Para que esta anotação não fique apenas como um desabafo, como um jus sperneandi, transcrevo o que diz sobre o filme o AllMovie:
“Depois de ir dar numa linda pequena cidade da Sicília, tentando fugir do casamento de sua filha com um católico devoto, um famoso diretor de cinema fica inexoravelmente envolvido nas núpcias de outra bela noiva no drama semi-surreal do diretor Marco Bellocchio. Embora ele tente se manter anônimo ao chegar à Sicília, o diretor Franco Elica (Sergio Castellitto) logo chama a atenção do empobrecido príncipe de Gravina (Samy Frey) – que cordialmente convida o cineasta a assistir ao casamento de sua filha Bona (Donatella Finocchiaro). Bona tentou aparecer no último filme do diretor, uma adaptação cinematográfica do clássico literário italiano Os Noivos. Nos dias que precedem o casamento, o cineasta desenvolve um profundo afeto pela bela Bona e começa a fazer tudo o que está em seu poder para sabotar o casamento dela com um advogado rico.”

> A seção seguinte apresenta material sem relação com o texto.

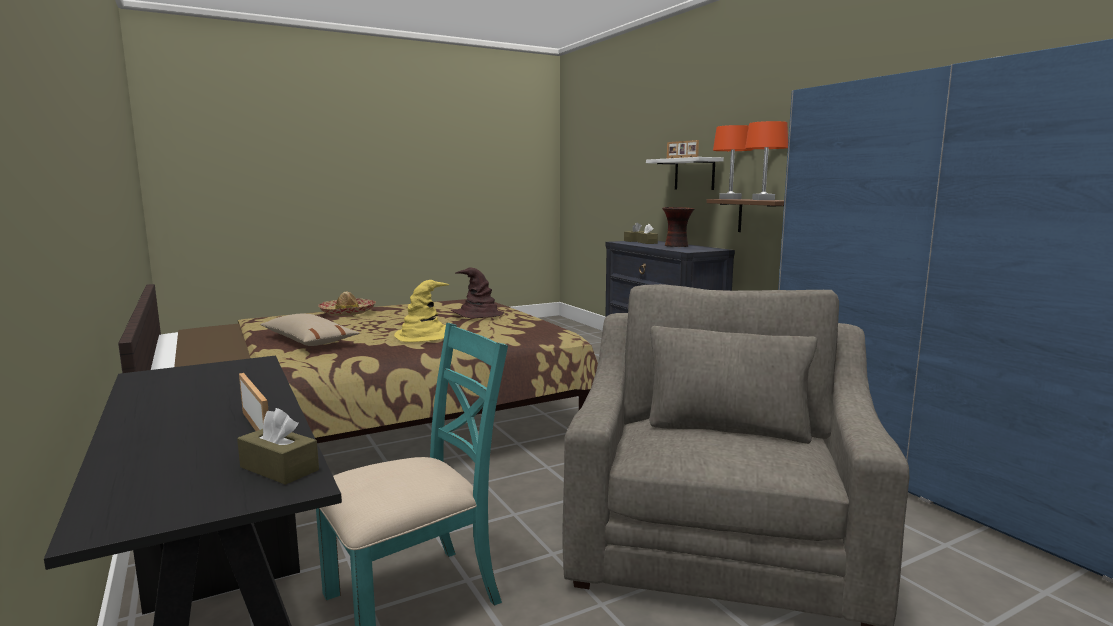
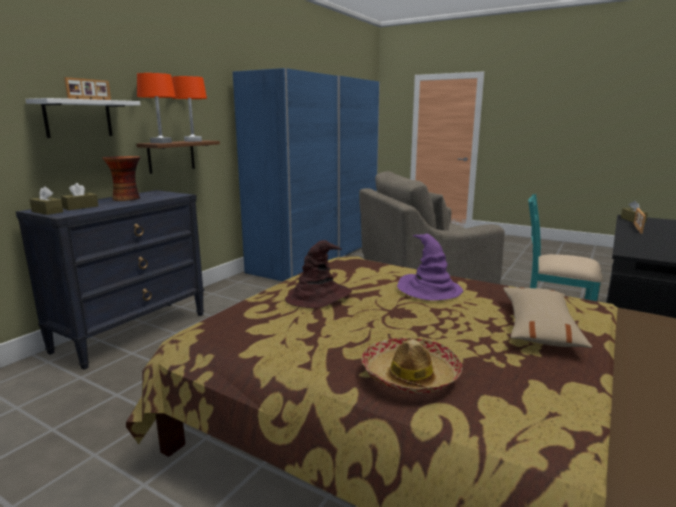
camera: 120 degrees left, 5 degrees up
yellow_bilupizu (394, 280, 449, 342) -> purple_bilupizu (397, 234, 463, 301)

“Casamento de sua filha com um católico devoto.” Dei uma olhadinha no Google, e vi em diversos sites uma sinopse sobre este filme que começa assim: “Franco Elica é um cineasta preocupado com o casamento de sua filha com um católico extremista”. Alguém deve ter distribuído um release sobre o filme usando uma expressão parecida com essa, e até mesmo o AllMovie entrou nela, usando “católico devoto”. Fico imaginando: de onde será que tiraram isso? O filme abre numa cerimônia de casamento, o casamento da filha do protagonista Franco Elica. Vi, revi, e não consegui enxergar nada que me dissesse que o noivo da moça é um católico devoto, muito menos extremista – aliás, o que é um católico extremista?
O AllMovie cita Os Noivos. As legendas do DVD usam A Noiva. O livro que o diretor Franco Elica está para filmar é Os Noivos, I Promessi Sposi, de Alessandro Manzoni (1785-1873). Parafraseando o Millor, ah, literatura, quantos crimes se cometem em teu nome.
Agora, numa coisa Bellocchio tem toda a razão: neguinho que faz esse tipo de filme deveria mesmo desaparecer.
O Casamento/Il Regista di Matrimoni
De Marco Bellocchio, Itália-França, 2006
Com Sergio Castellito, Donatella Finocchiaro, Samy Frei, Gianni Cavina, Bruno Cariello, Simona Nobili, Claudia Zanella
Argumento e roteiro Marco Bellocchio
Montagem Francesca Calvelli
Produção Dania Film, Eurimages, Rai Cinema, Surf Film
Cor, 97 min
1/2
AMEI ESTE FILME!!!! O sergio Catellitto é demais!!!!! filme sulreal!!!!!
Mas Sérgio, vc não existe, se o filme era tão ruim, pq vc o viu até o fim?Tem vezes q leio as suas críticas, mesmo sabendo q não vou ver o filme, já q vc já começa falando mal dele, mas faço questão de ir até o fim, de sofrer junto com vc, não vendo o filme, é claro, aí já é pedir demais de uma amiga, só a Mary poderia, talvez, veja bem, talvez, fazer esse sacrifício. Mas compartilhando do seu sofrimento, creio q estou dando provas de solidariedade humana, certo?Mas tem um lado sádico meu q, incentivado pelo seu humor negro, acaba se estabacando de rir da sua maneira de se expressar. Isso é lá maneira de finalizar uma crítica a um pobre de um cineasta q suou tanto p fazer o seu filme:
“neguinho que faz esse tipo de filme deveria mesmo desaparecer”rsrsrs.